A quantum particle in a periodic potential, coupled to a dissipative environment, undergoes a localization transition as dissipation increases. Below a critical coupling, the particle tunnels freely between potential wells. Above it, the particle is trapped. This is the Schmid transition, debated for decades regarding its universality class.

Capone et al. (arXiv:2603.16227) use World-Line Monte Carlo simulations to prove that the Schmid transition belongs to the Berezinskii-Kosterlitz-Thouless universality class. The transition is driven by the unbinding of vortex-antivortex pairs in the imaginary-time path integral, exactly as in the classical BKT transition of two-dimensional XY models. The quantum problem maps to a classical one, and the classical one is BKT.

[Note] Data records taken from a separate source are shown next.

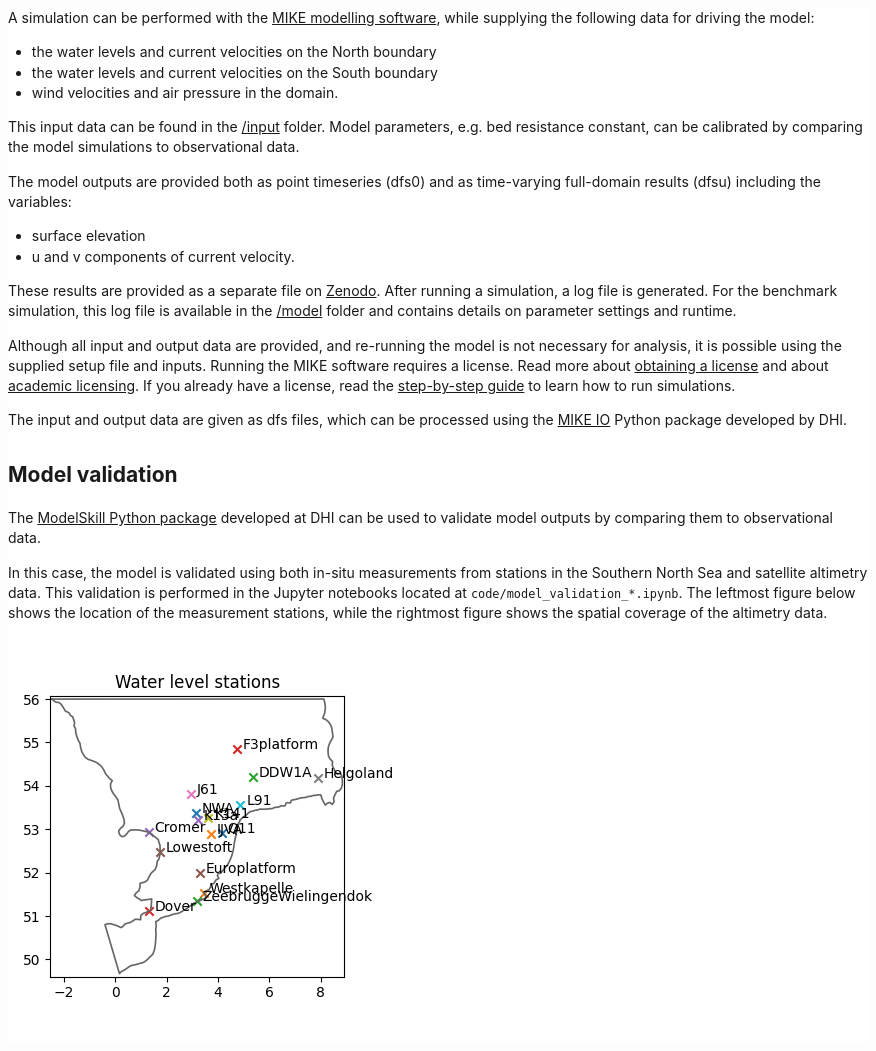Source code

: A simulation can be performed with the [MIKE modelling software](https://www.dhigroup.com/technologies/mikepoweredbydhi), while supplying the following data for driving the model:

- the water levels and current velocities on the North boundary
- the water levels and current velocities on the South boundary
- wind velocities and air pressure in the domain.

This input data can be found in the [/input](/input) folder. Model parameters, e.g. bed resistance constant, can be calibrated by comparing the model simulations to observational data. 

The model outputs are provided both as point timeseries (dfs0) and as time-varying full-domain results (dfsu) including the variables:

- surface elevation
- u and v components of current velocity.

These results are provided as a separate file on [Zenodo](https://doi.org/10.5281/zenodo.14929387). After running a simulation, a log file is generated. For the benchmark simulation, this log file is available in the [/model](/model) folder and contains details on parameter settings and runtime.

Although all input and output data are provided, and re-running the model is not necessary for analysis, it is possible using the supplied setup file and inputs. Running the MIKE software requires a license. Read more about [obtaining a license](https://www.dhigroup.com/technologies/mikepoweredbydhi/pricing) and about [academic licensing](https://www.dhigroup.com/technologies/mikepoweredbydhi/pricing/academic-licenses). If you already have a license, read the [step-by-step guide](https://manuals.mikepoweredbydhi.help/latest/Coast_and_Sea/MIKE_FM_HD_Step_By_Step.pdf) to learn how to run simulations.

The input and output data are given as dfs files, which can be processed using the [MIKE IO](https://dhi.github.io/mikeio/) Python package developed by DHI. 


## Model validation

The [ModelSkill Python package](https://dhi.github.io/modelskill/) developed at DHI can be used to validate model outputs by comparing them to observational data.

In this case, the model is validated using both in-situ measurements from stations in the Southern North Sea and satellite altimetry data. This validation is performed in the Jupyter notebooks located at `code/model_validation_*.ipynb`. The leftmost figure below shows the location of the measurement stations, while the rightmost figure shows the spatial coverage of the altimetry data.

![](figures/stations.png)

But the transition is fragile. It exists only for Ohmic dissipation — a spectral function that is linear at low frequencies. Sub-Ohmic dissipation (sublinear spectral function) destroys the transition entirely; the particle is always localized for any nonzero coupling. Super-Ohmic dissipation (superlinear) also destroys it; the particle always delocalizes. The BKT physics requires exactly the Ohmic spectral exponent.

This fragility is unusual. Most phase transitions are robust to perturbations — they may shift in location but persist in kind. The Schmid transition vanishes under arbitrarily small deviations from the Ohmic condition. The criticality is governed strictly by the low-frequency behavior of the spectral function, and any change in the low-frequency exponent eliminates the vortex-unbinding mechanism entirely.

The transition exists on a knife edge. Not between two phases, but between two functional forms of dissipation — and the edge has zero width.